==== Textauszug ====

# Paguera(Mallorca)



## Fanny (22. Juli 2010)

Hi,ich fliege Ende naechster Woche für 9 Tage nach Paguera.Natuerlich moechte ich dort auch mal die Ruten ins Mittelmeer werfen.Doch welches Geraet soll ich benutzen?Welche Fische sind zu erwarten?Welcher Köder? MFG F.L


----------



## weserwaller (22. Juli 2010)

*AW: Paguera(Mallorca)*

Hauptsächlich Meeräschen macht richtig Spaß an der leichten Spinnrute. max- 40gr.  
Empfehlen kann ich Dir den Bereich (wenn Du auf das Meer blickst links) da sind Steinklippen mit Waschbetonplatten auf die Du dich stellen kannst. 

War bereits 7 mal in Paguera und 6 mal die Spinnrute dabei gehabt, Ködergrößen Kannst Du alles was du hier für Barsch, Forelle und Rapfen verwendest dort mit hinnehmen. 

Noch Wasserkugeln und Vorfächer mit etwa 6-10er Haken mit Meeräschenfleisch hast du nämlich auch die Möglichkeit auch andere Fischarten zu fangen bzw. größere Meeräschen.


----------



## Fanny (22. Juli 2010)

*AW: Paguera(Mallorca)*

Danke fuer die Informationen (;


----------



## Fisch_Junge (27. Juli 2010)

==== Rohdaten ====

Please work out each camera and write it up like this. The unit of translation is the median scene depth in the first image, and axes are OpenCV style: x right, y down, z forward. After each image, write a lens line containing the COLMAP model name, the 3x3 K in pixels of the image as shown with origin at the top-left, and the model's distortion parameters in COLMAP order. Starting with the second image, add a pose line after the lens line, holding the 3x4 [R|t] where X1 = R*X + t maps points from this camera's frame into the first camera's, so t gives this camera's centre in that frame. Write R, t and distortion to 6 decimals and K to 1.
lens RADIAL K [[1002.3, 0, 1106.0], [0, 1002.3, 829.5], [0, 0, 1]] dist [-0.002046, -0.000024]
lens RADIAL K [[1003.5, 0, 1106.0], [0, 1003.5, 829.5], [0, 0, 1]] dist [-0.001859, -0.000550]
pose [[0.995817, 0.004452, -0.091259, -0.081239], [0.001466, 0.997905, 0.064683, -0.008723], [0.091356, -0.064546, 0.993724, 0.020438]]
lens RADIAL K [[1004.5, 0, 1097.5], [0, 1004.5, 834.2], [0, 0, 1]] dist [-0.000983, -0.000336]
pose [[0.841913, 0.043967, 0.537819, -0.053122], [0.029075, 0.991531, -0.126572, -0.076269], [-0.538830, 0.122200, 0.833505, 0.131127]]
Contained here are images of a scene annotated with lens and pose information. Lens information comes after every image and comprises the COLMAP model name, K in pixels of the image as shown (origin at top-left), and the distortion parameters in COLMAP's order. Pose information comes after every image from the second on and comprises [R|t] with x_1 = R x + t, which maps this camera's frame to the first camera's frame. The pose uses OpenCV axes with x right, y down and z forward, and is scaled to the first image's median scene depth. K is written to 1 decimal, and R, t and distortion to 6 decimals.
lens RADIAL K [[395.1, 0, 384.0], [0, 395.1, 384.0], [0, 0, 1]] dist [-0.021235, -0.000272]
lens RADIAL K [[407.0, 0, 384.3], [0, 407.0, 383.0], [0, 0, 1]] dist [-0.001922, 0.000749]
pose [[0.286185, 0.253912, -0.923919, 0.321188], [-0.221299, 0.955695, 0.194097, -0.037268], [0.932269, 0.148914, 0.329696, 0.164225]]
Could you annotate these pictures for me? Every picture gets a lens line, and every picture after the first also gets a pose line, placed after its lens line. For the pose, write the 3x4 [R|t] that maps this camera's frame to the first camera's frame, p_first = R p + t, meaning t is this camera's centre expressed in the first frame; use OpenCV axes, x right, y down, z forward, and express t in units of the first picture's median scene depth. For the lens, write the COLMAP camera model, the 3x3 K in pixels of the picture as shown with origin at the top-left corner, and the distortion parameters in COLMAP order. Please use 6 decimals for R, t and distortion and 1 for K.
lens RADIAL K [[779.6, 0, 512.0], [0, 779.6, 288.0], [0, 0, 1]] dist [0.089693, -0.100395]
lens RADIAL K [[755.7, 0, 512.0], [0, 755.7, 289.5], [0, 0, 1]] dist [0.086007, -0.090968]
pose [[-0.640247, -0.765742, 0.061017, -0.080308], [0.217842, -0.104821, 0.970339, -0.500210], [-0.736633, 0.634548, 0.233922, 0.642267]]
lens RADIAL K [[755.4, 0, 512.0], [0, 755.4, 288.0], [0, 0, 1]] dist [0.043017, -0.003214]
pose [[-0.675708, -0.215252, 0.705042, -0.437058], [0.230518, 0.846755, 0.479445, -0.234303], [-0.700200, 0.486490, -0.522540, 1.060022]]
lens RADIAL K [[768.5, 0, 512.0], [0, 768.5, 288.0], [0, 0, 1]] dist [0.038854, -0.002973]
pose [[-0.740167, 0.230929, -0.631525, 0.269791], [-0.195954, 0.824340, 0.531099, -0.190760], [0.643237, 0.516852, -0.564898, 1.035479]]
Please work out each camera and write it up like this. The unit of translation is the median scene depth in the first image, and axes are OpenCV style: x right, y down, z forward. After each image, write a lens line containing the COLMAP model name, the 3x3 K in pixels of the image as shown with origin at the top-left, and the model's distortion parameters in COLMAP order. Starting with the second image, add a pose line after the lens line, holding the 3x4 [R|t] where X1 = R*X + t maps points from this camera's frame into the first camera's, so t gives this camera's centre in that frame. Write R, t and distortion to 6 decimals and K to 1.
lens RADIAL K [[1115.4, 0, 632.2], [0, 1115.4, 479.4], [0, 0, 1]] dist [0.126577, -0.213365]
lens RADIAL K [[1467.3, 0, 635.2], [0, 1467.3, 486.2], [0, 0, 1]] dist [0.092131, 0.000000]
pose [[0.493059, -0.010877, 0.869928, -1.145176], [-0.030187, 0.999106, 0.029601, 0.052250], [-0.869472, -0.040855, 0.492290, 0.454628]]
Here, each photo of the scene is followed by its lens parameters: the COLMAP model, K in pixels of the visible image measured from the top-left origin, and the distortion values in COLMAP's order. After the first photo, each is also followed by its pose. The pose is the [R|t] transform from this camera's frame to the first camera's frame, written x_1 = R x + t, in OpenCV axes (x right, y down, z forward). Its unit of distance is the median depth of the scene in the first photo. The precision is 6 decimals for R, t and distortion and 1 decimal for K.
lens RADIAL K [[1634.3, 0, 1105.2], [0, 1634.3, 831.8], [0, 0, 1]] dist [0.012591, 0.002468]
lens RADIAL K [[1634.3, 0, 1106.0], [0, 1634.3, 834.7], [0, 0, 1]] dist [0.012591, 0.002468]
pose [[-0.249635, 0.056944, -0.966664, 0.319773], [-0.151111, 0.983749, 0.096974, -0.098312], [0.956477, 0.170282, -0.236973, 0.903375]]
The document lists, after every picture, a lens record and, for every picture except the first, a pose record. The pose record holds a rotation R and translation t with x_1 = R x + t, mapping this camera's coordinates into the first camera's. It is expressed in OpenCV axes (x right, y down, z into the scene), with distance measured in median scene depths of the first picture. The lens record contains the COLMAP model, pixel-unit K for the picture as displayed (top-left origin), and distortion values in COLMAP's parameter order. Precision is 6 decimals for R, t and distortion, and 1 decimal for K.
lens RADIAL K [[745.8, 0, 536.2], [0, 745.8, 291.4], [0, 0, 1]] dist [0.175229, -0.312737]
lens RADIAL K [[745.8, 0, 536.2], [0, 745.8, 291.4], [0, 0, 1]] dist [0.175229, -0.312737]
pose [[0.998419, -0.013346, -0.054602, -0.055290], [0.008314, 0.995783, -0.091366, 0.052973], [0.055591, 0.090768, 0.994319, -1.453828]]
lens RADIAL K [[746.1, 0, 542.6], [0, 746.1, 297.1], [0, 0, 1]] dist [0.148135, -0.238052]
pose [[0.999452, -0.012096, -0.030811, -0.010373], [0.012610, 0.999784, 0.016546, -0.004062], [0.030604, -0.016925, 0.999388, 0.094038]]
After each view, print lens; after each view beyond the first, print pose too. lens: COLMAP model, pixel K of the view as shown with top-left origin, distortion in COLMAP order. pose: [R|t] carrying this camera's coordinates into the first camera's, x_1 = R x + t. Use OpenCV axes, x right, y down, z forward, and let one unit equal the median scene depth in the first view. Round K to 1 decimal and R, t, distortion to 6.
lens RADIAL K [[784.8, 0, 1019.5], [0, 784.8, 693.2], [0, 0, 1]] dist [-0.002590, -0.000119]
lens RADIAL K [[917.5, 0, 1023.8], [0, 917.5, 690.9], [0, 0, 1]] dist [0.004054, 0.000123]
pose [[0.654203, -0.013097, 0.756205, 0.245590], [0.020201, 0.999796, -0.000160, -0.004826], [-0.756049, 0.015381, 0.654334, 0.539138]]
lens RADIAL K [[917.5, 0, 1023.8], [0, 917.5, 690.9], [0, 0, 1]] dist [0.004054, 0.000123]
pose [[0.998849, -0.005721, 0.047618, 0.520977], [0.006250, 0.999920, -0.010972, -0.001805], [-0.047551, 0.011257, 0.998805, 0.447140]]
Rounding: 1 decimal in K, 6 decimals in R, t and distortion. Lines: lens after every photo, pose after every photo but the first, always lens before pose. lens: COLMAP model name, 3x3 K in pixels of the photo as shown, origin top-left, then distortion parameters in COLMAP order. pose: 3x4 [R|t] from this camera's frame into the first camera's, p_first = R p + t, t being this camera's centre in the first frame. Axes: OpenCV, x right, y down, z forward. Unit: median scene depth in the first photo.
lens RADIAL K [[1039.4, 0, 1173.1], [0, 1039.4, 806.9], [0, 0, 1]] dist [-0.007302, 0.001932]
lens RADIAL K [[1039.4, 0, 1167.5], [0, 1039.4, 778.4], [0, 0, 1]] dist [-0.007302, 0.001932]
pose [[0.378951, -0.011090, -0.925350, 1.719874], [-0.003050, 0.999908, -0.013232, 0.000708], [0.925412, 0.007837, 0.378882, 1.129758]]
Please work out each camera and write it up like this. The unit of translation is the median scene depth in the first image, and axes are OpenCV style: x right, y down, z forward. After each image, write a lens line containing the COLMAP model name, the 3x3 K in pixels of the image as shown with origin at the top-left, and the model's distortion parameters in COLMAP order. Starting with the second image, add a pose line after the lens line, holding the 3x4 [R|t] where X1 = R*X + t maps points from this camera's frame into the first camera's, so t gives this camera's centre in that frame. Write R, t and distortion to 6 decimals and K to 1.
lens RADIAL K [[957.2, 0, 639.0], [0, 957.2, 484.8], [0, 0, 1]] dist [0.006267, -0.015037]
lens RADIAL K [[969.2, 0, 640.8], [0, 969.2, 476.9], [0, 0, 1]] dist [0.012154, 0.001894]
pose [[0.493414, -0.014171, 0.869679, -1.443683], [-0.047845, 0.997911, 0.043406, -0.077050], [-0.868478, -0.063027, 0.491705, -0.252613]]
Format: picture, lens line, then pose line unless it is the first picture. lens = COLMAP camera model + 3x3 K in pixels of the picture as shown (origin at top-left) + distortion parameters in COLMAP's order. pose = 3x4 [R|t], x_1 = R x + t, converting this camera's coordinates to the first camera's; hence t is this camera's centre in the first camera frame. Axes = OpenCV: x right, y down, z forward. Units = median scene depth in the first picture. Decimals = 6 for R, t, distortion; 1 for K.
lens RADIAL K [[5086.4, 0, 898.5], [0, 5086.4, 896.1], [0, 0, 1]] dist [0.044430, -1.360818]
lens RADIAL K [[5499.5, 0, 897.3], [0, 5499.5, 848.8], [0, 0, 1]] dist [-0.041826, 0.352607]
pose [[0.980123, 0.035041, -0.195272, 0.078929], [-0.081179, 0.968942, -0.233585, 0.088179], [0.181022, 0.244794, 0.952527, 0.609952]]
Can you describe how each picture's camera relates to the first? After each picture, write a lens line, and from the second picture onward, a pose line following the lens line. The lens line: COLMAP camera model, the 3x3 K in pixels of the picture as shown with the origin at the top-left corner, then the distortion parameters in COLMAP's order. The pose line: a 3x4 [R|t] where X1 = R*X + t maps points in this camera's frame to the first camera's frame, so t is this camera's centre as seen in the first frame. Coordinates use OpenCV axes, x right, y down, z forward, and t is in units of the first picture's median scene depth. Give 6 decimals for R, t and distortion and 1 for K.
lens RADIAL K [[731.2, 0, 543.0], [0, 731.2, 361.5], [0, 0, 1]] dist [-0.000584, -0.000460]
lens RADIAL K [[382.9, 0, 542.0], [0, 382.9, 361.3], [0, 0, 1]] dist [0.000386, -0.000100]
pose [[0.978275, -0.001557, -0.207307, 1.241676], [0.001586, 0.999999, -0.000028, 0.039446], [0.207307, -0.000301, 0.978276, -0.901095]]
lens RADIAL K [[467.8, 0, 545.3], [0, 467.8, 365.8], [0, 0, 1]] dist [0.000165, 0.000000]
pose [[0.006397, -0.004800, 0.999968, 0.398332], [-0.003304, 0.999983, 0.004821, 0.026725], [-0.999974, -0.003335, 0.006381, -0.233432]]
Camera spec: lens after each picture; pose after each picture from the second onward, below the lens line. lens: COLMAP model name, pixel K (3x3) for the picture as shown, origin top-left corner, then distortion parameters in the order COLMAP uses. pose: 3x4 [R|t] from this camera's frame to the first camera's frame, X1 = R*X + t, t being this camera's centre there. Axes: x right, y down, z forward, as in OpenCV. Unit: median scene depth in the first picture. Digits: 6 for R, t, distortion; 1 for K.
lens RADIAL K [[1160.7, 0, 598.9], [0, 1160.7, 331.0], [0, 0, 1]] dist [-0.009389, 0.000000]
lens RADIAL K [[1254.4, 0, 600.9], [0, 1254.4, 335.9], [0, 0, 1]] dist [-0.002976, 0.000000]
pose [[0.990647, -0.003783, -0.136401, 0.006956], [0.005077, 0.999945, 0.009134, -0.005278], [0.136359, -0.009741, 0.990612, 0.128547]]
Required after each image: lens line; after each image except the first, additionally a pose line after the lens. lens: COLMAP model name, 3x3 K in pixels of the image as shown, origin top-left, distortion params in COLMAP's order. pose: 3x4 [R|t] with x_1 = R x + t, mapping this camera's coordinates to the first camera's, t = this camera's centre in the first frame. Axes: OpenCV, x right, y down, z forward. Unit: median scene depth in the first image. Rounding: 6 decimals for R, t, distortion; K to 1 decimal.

====

**Aufgabe A**.
Prüfe, ob die folgenden Aussagen zum Text über das Angeln in Paguera passen, und antworte jeweils mit Ja oder Nein samt den entscheidenden Worten aus dem Text: (i) Fanny bleibt zwei Wochen in Paguera. (ii) Die empfohlene Stelle mit den Steinklippen liegt rechts, wenn man auf das Meer blickt. (iii) Weserwaller war schon siebenmal in Paguera.
**Aufgabe B**.
Führe den Text über das Angeln in Paguera dort fort, wo er aufhört.

**Schriftliche Antwort A**.
(i) Nein: „für 9 Tage nach Paguera“
(ii) Nein: „wenn Du auf das Meer blickst links“
(iii) Ja: „War bereits 7 mal in Paguera“

**Schriftliche Antwort B**.
*AW: Paguera(Mallorca)*

wenn man jetzt nicht direkt paguera nimmt is auch sa coma und s'illot gut. hier kann man hervorragend auf meeraeschen angeln und auf dem meer mit nem charterboot findet man auch groessere kaliber. die besten stellen sind seen oder brandungsangeln. man benoetigt aber eine angelerlaubnis die man vorab in palma beantragen kann und die rund 3 monate gueltig ist. siue kostet cxa. 15 euro.


----------



## Marcel1409 (27. Juli 2010)

*AW: Paguera(Mallorca)*

Fahren in der nähe von Paguera auch Boote zum z.b. Thunefischen raus?!


----------



## Fanny (2. September 2010)

*AW: Paguera(Mallorca)*

Moin,ich bin wieder da und konnte, nachdem ich mit Brot angefüttert hatte, ein paar schöne Meeräschen und Doraden  mit einfacher Schnur und Haken fangen,ganz einfach und ohne viel Aufwand.Jedoch hat mir das Scnorcheln mehr Spaß gemacht


----------



## scorp10n77 (2. September 2010)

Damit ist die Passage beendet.